Library Journal - Audio
04/01/2022
Sullivan (Stalin's Daughter) offers a fascinating overview of a six-year cold case investigation by FBI agent Vincent Pankoke and his amazing team of psychologists, criminologists, archivists, and forensic scientists, who aimed to definitively identify the person or people who in 1944 betrayed Anne Frank, her family, and four Dutch Jews to the Gestapo. Anne Frank's The Diary of a Young Girl has been read by more 30 million people, but it ends just before the eight people hiding in an attic in Amsterdam during World War II are discovered and sent to a concentration camp. Sullivan's excellent attempt to understand how eight people can go undetected for more than two years allows her to offer a vivid picture of Amsterdam, wartime, and the best and worst of the human heart. Julie Whelan's narration of the audiobook creates the tension necessary for listeners to get lost in the Franks' story—living in a time and place where it was difficult to know who to trust and where all actions had to be questioned. VERDICT A memorable cold case investigation that answers numerous nagging questions about how the Nazis discovered where Anne Frank and seven others were hiding during World War II.—Pam Kingsbury
From the Publisher
"Sullivan’s narrative, full of twists and turns and dead-end leads, commands attention at every page, dramatic without being sensational." — Kirkus Reviews (starred review)

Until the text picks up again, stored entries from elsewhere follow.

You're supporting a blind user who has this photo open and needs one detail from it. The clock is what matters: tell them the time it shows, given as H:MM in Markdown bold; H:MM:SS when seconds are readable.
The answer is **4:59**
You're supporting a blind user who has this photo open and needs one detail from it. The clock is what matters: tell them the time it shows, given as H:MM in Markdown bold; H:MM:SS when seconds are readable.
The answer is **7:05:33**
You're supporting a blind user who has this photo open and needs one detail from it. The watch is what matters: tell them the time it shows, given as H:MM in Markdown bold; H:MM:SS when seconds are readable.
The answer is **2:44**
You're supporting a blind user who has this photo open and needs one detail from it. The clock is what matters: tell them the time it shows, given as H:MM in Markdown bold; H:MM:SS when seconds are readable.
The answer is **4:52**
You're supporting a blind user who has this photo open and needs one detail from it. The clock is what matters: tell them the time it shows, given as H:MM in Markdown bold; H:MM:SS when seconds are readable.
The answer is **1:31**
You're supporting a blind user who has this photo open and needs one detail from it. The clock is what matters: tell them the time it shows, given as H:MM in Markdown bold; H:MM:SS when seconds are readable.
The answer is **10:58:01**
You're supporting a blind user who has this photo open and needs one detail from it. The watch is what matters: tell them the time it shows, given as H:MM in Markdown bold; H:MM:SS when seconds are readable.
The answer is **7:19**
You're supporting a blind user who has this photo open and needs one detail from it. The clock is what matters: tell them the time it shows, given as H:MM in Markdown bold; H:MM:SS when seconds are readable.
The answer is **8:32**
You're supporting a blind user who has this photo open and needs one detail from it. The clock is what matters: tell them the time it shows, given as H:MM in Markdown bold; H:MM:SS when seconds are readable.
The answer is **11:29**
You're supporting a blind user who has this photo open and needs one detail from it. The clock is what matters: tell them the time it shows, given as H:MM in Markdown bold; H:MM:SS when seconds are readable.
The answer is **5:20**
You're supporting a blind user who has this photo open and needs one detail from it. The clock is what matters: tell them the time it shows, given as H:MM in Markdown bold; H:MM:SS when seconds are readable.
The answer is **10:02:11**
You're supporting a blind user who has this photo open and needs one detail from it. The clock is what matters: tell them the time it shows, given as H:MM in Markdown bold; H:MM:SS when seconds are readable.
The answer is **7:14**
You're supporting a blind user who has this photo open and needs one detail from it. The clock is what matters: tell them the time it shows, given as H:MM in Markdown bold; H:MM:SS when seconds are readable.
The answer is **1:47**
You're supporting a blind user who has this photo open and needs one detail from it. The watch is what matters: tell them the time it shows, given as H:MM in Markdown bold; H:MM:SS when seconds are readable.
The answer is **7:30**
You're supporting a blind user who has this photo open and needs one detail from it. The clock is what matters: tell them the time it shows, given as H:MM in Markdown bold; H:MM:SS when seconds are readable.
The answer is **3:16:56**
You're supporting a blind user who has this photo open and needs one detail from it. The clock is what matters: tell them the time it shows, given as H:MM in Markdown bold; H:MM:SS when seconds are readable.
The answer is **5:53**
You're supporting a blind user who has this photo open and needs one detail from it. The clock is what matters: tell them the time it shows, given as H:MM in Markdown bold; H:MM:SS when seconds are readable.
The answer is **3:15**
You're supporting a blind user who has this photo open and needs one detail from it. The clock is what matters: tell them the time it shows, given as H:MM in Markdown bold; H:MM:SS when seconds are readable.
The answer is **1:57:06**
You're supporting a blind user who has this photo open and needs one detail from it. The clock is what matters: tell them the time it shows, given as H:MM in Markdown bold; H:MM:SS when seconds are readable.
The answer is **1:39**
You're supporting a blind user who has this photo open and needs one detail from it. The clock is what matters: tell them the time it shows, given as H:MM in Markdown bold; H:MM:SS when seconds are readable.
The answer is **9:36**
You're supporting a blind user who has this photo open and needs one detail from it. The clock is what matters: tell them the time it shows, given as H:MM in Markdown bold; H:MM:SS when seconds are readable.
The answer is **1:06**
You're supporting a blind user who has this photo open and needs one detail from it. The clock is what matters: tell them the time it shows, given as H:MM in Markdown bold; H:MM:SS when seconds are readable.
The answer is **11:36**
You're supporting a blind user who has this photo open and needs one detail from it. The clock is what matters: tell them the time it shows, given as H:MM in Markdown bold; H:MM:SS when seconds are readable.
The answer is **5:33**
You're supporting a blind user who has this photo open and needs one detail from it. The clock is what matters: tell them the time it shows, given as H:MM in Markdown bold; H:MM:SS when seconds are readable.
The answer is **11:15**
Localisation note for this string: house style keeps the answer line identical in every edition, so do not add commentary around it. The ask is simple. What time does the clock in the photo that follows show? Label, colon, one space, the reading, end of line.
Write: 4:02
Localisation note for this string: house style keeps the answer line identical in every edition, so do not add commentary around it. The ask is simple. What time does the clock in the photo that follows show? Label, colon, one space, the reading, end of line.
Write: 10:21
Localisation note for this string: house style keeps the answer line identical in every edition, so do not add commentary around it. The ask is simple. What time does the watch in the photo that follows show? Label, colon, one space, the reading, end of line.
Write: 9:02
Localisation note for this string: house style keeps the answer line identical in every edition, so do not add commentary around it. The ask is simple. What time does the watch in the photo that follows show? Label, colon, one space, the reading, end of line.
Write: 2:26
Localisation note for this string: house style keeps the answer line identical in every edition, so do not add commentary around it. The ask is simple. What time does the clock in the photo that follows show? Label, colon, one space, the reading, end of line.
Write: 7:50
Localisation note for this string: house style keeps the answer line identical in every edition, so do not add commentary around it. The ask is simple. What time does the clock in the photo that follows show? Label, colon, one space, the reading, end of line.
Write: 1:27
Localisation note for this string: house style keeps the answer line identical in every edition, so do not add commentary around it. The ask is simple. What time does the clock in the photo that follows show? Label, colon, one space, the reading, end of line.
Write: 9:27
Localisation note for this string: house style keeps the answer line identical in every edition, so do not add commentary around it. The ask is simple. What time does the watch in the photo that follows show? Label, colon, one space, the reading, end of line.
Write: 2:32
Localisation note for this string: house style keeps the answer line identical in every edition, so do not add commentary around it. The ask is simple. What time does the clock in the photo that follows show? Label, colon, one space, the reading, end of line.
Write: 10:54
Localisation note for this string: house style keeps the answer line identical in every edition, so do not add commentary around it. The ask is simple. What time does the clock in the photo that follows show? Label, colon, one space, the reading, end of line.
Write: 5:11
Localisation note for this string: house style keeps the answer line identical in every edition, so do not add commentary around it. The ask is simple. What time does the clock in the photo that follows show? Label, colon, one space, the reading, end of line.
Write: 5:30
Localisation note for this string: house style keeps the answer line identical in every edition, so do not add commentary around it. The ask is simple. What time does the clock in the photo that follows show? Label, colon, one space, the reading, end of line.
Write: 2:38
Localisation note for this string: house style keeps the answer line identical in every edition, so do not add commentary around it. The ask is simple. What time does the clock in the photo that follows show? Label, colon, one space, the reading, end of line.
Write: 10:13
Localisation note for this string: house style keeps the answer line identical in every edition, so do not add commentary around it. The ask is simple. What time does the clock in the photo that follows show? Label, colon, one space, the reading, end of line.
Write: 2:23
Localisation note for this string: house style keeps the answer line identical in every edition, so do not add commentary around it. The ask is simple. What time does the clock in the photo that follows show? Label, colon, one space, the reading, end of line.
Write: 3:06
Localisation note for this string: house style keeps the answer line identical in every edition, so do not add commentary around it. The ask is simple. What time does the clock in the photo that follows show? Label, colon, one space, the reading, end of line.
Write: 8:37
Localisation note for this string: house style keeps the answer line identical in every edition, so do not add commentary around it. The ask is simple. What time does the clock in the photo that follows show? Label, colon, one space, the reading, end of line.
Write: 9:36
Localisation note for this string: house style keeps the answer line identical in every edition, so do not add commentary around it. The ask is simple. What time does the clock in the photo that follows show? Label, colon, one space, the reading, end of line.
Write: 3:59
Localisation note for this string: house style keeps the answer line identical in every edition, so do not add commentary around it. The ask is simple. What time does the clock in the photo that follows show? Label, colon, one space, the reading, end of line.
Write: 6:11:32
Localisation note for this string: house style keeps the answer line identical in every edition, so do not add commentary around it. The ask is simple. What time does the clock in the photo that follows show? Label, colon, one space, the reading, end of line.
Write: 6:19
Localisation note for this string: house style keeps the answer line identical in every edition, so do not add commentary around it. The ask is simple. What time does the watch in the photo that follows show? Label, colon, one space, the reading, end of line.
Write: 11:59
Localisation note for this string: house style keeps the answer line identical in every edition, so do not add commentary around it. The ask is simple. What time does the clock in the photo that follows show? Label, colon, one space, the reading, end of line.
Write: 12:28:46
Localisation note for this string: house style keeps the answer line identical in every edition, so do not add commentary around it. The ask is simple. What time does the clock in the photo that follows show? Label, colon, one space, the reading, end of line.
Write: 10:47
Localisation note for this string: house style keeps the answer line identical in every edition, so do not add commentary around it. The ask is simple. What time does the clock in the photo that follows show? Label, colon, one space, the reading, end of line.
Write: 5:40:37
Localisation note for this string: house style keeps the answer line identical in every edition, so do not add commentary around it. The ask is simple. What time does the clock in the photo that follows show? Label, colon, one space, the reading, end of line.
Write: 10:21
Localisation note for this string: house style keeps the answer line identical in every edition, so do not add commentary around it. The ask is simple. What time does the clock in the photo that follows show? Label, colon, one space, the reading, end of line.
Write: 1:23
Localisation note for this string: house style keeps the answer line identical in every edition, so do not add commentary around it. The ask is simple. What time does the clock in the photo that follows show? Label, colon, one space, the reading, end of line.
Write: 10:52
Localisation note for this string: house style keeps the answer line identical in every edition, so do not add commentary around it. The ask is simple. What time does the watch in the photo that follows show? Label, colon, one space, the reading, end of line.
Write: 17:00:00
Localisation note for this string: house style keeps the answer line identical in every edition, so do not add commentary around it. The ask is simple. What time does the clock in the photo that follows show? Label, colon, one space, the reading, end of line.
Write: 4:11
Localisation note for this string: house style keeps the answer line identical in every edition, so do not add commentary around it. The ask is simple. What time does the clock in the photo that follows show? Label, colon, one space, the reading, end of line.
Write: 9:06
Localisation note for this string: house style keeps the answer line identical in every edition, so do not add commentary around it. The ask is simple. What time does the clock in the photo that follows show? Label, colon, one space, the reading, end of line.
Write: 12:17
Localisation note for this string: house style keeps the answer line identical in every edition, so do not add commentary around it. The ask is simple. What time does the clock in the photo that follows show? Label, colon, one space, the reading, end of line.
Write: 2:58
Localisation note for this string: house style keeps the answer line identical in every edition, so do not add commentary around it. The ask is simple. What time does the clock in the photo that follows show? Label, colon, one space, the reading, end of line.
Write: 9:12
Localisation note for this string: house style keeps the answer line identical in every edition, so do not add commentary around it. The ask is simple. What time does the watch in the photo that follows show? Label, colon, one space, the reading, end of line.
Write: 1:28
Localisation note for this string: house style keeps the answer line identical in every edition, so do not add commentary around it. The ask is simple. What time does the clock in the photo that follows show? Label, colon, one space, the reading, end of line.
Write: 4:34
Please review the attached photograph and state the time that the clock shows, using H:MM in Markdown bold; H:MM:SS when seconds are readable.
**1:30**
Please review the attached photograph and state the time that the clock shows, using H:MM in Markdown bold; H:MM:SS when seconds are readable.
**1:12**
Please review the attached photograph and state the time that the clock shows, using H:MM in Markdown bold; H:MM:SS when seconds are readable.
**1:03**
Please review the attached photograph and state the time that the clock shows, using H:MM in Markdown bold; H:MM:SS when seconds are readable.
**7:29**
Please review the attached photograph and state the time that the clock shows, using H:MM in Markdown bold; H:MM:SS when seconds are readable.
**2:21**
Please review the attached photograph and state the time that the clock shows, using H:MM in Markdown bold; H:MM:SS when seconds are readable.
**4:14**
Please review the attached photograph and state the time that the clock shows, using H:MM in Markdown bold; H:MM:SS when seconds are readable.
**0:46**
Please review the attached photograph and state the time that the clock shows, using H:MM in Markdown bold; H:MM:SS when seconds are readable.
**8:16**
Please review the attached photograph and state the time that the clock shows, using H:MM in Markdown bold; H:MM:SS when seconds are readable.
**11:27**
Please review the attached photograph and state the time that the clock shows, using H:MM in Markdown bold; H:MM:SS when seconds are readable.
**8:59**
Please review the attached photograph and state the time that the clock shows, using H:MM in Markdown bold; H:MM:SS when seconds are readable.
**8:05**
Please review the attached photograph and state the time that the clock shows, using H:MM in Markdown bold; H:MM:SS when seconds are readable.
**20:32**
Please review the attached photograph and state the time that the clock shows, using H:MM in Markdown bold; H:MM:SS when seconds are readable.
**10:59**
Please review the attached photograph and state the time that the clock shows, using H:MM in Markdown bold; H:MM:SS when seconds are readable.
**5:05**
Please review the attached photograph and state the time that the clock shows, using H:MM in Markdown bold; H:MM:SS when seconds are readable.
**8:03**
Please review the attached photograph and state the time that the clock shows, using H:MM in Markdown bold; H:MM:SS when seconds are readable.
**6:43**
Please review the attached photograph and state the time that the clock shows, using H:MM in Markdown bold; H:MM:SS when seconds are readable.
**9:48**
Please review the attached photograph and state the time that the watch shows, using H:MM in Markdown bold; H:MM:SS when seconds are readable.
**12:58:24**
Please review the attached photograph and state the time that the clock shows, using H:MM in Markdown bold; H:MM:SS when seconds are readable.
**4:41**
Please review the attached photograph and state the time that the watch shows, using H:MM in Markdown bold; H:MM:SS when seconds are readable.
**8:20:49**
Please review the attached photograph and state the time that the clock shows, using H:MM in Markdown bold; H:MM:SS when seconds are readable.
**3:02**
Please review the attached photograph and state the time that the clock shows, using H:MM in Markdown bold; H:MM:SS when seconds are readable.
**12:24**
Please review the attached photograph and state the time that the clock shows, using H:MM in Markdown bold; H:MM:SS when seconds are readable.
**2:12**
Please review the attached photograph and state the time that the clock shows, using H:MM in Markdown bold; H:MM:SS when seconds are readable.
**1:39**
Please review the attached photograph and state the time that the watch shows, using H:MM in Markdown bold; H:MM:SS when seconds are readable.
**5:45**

“Hums with living history, human warmth and indignation….Sullivan circles all of these possibilities like Agatha Christie with Zoom and a time machine.” — New York Times
"The Betrayal of Anne Frank is a stunning piece of historical detective work, cleverly structured and grippingly written." — Telegraph (UK)
New York Times
Hums with living history, human warmth and indignation….Sullivan circles all of these possibilities like Agatha Christie with Zoom and a time machine.
Telegraph (UK)
"The Betrayal of Anne Frank is a stunning piece of historical detective work, cleverly structured and grippingly written."
Winnipeg Free Press
There are words of such sorrow in The Betrayal of Anne Frank that they may lodge forever in the cupboards of your mind.
Library Journal
08/01/2021
Anne Frank's The Diary of a Young Girl is among the most-read books in the world, but despite reams of studies no one has been able to determine who betrayed its author and her family. Finally, as recounted here by award-winning Canadian author Sullivan, retired FBI agent Vincent Pankoke stepped in with a team of investigators, examining over tens of thousands of pages of documents and interviewing descendants of people familiar with the Franks to come to the conclusions relayed here.
Kirkus Reviews
★ 2022-01-26
An extraordinary tale of modern science and old-fashioned gumshoe work applied to a world-renowned crime 80 years after the fact.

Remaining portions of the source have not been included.